I want to bend some springs for some Manual switch track gear.

Is there any kind of special trick to bend or treatment after to make spirngs for my switch Track Stands?

Any one got examples of springs they made using Piano Wire?

jj


----------



## Jack - Freshwater Models (Feb 17, 2008)

John 

What kind of spring? Compression, tension, torsional, etc. Spring making is sort of an art and I haven't had much luck with it. I usually buy compression springs from McMaster Carr on line. Some home improvement stors have springs in their fastener section. The British model press has published various books on spring making. There is a small simple tool for making coil springs but I haven't seen one. 

Jack


----------



## John J (Dec 29, 2007)

I need a push pull spirng for my swiches for my sidings. I need it to apply presure to the slide bar when it is set for main line and pulling presure when it is set for the siding


----------



## docwatsonva (Jan 2, 2008)

John,

Here's one manual switch (SSV) I made using piano wire.

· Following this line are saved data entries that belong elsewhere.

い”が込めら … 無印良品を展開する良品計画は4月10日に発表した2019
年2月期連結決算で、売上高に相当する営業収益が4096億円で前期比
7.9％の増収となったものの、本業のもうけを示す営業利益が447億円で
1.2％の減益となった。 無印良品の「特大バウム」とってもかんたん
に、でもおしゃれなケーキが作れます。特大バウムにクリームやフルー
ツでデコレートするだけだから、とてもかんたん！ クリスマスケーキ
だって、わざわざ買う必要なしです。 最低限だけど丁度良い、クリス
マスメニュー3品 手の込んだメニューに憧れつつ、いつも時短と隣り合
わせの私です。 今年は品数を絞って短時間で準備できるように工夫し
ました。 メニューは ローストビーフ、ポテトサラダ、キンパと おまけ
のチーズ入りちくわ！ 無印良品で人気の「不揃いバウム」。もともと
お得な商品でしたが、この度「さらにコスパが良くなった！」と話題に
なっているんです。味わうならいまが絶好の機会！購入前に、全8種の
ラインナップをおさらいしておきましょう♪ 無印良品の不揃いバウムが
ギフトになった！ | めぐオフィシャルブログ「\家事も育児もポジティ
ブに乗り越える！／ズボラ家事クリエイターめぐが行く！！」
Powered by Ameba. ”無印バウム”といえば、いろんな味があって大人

As you can see, it's just a straight piece of piano wire. When switch is thrown, the wire bows a little thus applying pressure. The screw where the wire is attached is adjusted so the switch applys pressure when pulled back.

I've seen many installations where the person simply bent the wire into a "V" shape. This will also put enough pressure on the throw to hold it firmly in place. The amount of tension will obviously depend on the gauge of the wire. I can't tell the guage of the wire I used but it was pretty thin.

Doc


----------



## Pete Thornton (Jan 2, 2008)

I've seen many installations where the person simply bent the wire into a "V" shape 
The indoor solution is to use (most of) a safety pin. Cut off the point and the top loop and you have a simple spring. It will hold the points in position. 

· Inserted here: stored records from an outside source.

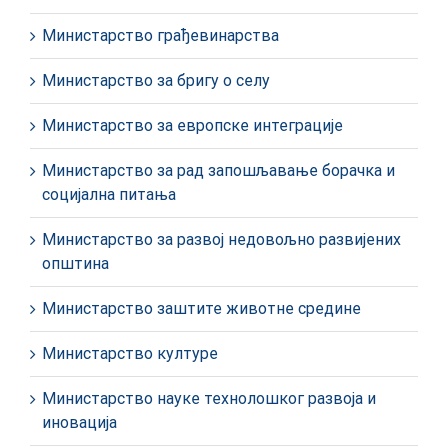
Министарство грађевинарства
Министарство за бригу о селу
Министарство за европске интеграције
Министарство за рад запошљавање борачка и
социјална питања
Министарство за развој недовољно развијених
општина
Министарство заштите животне средине
Министарство културе
Министарство науке технолошког развоја и
иновација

The homemade version is an 'omega' loop, where the wire is bent into a 3/4 circle (like the greek omega) whichgives it the same ability to spring. 

Piano wire is tough to bend and will rust outdoors. I think you can heat it (red hot) to make it malleable, then heat it after bending and quench it while hot in water - isn't that how they make swords in the movies? 

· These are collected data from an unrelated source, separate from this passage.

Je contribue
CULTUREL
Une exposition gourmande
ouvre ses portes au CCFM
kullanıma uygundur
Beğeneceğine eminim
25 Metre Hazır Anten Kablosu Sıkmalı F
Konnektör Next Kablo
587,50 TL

I personally prefer phosphor-bronze wire, which is rigid, springy and non-ferrous. I get it from the trolley guys, who use it as trolley wire.


----------



## Totalwrecker (Feb 26, 2009)

A few tips on bending piano wire or spring steel. 

To soften; heat to cherry red and let cool, then bend, if you bend it while red hot it can crack, not always, just when it shouldn't. 
To harden; heat to red hot and quench in cold water, if using ferrous metal, have a thin layer (1/32" or less) of light machine oil on top. This helps prevent internal oxidation.. 

Don't use a pure oil bath, the steam from the water disipates the oil's fumes and prevents or quickly douses any flames. 

John


----------